[Work instructions] Collect each line of the entries that holds the string "este".

== Provided records

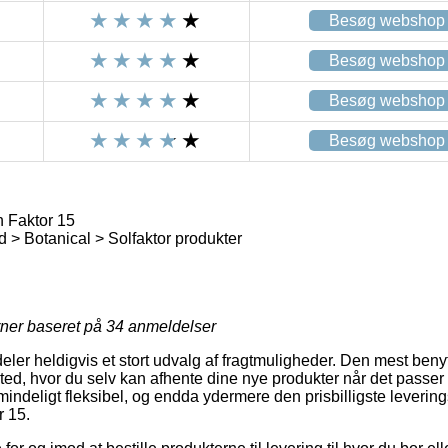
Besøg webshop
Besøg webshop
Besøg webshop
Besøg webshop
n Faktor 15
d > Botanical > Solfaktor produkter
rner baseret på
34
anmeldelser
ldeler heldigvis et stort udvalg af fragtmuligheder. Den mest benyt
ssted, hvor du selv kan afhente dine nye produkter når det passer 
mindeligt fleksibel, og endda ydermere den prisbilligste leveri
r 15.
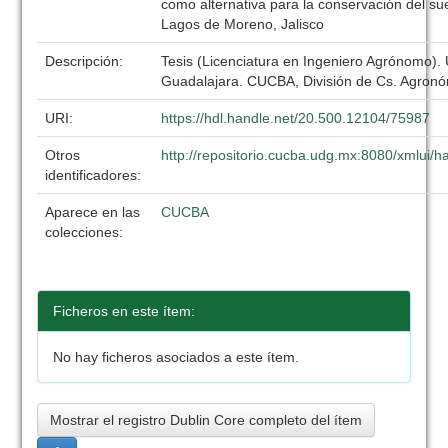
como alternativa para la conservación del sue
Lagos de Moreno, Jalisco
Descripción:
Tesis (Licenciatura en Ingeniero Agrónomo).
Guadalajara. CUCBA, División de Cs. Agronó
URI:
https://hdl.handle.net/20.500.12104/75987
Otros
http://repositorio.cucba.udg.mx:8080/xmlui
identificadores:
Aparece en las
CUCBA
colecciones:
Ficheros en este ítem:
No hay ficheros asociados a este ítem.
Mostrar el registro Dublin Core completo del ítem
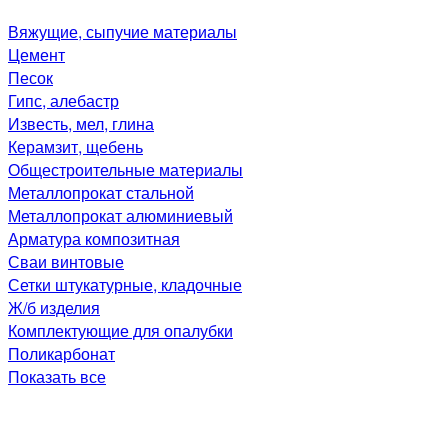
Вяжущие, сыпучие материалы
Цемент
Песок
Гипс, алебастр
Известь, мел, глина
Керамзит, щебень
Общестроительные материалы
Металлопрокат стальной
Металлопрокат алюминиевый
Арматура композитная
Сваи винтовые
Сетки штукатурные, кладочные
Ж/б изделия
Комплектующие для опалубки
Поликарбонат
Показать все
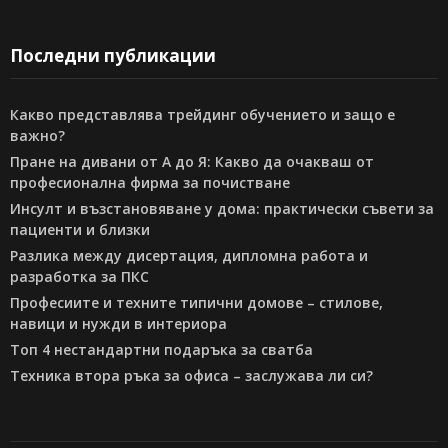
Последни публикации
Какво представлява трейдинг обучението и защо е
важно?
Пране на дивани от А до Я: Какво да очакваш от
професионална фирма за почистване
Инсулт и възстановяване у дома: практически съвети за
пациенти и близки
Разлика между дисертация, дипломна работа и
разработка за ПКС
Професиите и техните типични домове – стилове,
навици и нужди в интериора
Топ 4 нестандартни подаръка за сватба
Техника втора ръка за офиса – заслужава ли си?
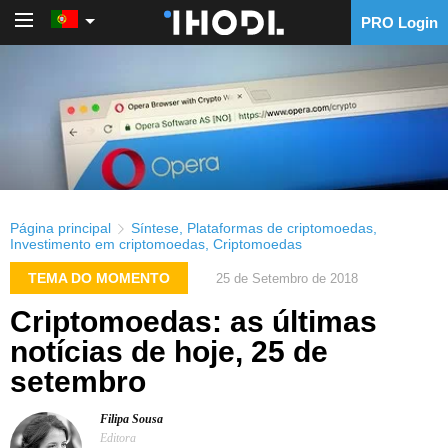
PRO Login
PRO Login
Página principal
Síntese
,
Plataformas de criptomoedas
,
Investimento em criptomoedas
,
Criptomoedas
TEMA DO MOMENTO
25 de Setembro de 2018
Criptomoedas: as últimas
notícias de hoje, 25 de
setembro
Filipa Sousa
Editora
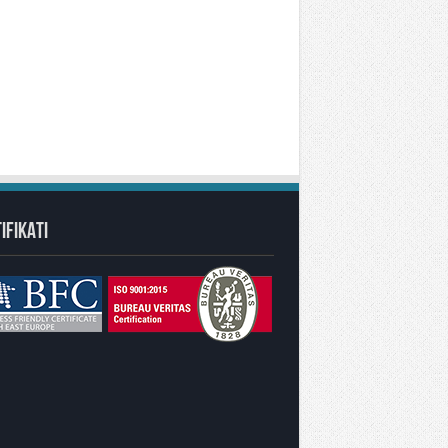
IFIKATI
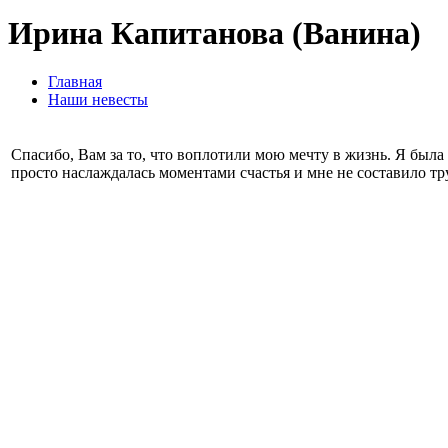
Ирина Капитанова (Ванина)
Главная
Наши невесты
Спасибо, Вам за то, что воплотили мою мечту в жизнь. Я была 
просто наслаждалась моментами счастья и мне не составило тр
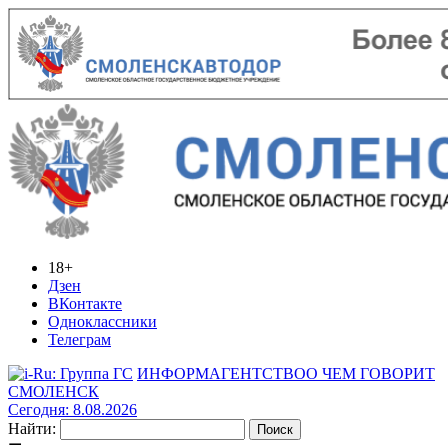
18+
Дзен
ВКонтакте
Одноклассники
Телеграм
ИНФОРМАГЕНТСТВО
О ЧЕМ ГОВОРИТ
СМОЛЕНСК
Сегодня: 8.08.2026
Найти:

====

[Your solution]
Ficheros en este ítem:
No hay ficheros asociados a este ítem.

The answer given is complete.